ENTRIES SUPPLIED:
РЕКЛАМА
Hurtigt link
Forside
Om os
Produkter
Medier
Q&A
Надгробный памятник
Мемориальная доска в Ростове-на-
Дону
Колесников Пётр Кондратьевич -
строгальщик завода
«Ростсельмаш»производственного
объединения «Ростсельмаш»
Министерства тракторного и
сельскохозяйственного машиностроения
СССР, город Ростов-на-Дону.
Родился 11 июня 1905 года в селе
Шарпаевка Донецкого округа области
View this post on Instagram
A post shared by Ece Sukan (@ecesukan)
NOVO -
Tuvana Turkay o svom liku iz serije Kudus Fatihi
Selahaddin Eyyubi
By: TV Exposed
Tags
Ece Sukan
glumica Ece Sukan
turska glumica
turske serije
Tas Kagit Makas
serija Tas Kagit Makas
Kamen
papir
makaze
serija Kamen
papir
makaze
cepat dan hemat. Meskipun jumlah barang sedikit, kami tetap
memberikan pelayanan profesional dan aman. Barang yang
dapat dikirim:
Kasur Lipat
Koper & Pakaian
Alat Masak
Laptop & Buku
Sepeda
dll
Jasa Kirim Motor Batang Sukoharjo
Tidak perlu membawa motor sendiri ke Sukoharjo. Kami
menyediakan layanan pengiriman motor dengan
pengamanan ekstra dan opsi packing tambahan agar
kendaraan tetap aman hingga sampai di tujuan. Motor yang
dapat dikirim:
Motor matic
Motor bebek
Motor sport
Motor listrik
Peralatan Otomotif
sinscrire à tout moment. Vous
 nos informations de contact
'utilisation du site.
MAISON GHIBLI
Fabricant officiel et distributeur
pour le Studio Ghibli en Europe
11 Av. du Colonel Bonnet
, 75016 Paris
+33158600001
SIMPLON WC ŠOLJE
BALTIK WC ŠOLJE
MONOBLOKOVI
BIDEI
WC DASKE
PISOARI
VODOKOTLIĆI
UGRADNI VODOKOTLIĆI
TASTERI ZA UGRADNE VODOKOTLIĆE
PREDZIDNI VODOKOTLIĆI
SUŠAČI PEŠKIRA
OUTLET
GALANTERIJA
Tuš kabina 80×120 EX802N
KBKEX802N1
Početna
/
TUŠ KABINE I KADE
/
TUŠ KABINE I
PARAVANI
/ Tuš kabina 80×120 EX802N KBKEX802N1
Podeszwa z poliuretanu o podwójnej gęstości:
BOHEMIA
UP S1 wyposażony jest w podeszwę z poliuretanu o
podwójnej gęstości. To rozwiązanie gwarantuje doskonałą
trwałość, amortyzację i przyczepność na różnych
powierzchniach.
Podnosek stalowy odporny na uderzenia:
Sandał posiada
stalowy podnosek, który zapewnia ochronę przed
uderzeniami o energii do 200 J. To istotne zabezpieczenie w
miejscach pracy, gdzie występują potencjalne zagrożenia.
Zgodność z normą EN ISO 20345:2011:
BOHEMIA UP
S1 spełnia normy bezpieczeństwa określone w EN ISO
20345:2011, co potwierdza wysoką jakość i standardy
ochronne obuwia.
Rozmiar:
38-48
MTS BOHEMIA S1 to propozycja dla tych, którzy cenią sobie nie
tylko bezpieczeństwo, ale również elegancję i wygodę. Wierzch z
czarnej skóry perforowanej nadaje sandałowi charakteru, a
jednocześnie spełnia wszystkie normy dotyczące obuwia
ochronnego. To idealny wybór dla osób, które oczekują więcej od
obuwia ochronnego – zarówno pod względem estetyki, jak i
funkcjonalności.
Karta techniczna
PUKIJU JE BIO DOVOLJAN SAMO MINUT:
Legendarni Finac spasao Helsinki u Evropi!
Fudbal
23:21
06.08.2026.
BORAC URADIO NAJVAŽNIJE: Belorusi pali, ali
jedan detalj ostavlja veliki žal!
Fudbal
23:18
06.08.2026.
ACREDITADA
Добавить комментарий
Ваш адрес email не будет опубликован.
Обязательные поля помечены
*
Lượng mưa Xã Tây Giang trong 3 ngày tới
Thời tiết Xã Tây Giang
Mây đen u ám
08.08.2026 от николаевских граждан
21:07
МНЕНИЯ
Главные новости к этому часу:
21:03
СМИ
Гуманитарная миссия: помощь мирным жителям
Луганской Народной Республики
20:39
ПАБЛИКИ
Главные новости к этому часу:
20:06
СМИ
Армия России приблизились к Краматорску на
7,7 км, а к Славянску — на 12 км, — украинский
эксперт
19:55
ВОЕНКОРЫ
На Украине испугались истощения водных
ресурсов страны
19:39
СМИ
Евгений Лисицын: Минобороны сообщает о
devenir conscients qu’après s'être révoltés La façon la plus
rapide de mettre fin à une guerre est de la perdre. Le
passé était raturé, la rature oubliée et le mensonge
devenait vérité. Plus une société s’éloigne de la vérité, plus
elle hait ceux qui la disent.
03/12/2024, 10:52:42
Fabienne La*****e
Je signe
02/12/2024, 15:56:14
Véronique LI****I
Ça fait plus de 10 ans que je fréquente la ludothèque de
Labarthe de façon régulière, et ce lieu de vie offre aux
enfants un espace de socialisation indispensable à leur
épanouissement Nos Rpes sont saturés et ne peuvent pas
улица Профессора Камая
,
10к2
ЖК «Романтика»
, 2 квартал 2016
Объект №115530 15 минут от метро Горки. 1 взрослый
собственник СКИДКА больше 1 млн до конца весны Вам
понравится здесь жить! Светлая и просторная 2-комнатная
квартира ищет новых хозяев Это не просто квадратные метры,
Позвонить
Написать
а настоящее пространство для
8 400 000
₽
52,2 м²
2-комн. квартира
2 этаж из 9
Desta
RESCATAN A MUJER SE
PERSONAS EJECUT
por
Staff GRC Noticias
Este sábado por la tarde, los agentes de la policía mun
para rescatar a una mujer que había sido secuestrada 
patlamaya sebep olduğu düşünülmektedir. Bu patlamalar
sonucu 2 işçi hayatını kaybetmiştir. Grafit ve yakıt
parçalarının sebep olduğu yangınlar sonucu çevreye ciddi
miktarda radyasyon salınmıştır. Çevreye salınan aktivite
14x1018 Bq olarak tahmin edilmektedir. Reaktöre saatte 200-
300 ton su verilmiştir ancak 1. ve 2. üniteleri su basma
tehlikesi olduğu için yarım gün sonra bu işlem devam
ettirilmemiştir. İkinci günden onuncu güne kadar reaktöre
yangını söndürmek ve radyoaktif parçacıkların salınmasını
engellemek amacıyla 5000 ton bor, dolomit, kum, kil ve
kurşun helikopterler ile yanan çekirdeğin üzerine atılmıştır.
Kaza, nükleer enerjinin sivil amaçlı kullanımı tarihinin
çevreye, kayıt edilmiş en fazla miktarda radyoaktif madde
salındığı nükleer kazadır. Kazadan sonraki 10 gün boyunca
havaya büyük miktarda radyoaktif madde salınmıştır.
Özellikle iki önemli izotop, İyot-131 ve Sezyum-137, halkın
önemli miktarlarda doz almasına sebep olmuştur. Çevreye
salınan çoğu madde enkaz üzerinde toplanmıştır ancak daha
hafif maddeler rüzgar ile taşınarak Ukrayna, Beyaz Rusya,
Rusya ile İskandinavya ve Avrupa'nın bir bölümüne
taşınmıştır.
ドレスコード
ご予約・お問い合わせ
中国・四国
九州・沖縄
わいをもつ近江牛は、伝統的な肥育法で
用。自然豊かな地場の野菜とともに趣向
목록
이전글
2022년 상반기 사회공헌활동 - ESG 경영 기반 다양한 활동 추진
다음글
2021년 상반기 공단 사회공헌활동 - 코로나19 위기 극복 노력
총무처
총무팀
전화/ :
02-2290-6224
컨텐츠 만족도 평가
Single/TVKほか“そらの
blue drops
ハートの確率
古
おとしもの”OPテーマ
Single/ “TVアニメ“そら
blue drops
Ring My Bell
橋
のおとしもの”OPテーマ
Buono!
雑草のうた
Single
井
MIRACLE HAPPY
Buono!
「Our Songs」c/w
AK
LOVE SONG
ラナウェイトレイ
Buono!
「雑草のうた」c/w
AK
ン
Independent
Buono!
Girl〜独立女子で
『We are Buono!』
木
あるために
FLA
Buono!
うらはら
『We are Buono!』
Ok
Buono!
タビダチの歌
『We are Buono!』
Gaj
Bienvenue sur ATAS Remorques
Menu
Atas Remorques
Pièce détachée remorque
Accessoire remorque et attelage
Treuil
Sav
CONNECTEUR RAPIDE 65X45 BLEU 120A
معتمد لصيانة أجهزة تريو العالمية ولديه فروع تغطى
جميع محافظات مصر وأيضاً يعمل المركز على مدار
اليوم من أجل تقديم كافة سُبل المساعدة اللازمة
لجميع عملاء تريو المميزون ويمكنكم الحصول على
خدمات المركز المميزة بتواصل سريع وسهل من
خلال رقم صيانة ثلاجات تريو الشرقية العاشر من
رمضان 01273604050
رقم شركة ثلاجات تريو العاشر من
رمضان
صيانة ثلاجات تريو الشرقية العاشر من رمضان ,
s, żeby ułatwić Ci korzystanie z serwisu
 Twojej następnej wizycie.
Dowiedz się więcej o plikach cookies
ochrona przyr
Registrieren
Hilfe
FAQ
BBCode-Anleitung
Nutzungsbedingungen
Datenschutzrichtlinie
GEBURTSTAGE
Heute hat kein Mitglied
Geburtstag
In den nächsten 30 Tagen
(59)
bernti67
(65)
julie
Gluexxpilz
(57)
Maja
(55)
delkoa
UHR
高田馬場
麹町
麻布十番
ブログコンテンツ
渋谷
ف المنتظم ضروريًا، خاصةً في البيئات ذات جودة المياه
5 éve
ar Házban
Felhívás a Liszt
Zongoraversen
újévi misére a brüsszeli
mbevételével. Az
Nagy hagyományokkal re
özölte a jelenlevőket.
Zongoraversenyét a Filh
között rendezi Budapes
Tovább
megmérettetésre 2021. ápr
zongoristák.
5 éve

WHAT IS EXPECTED:
Can you reproduce, word for word, the lines of the listing above from its first line up to and including the line containing "Шарпаевка Донецкого округа области"?

EXERCISE RESPONSE:
РЕКЛАМА
Hurtigt link
Forside
Om os
Produkter
Medier
Q&A
Надгробный памятник
Мемориальная доска в Ростове-на-
Дону
Колесников Пётр Кондратьевич -
строгальщик завода
«Ростсельмаш»производственного
объединения «Ростсельмаш»
Министерства тракторного и
сельскохозяйственного машиностроения
СССР, город Ростов-на-Дону.
Родился 11 июня 1905 года в селе
Шарпаевка Донецкого округа области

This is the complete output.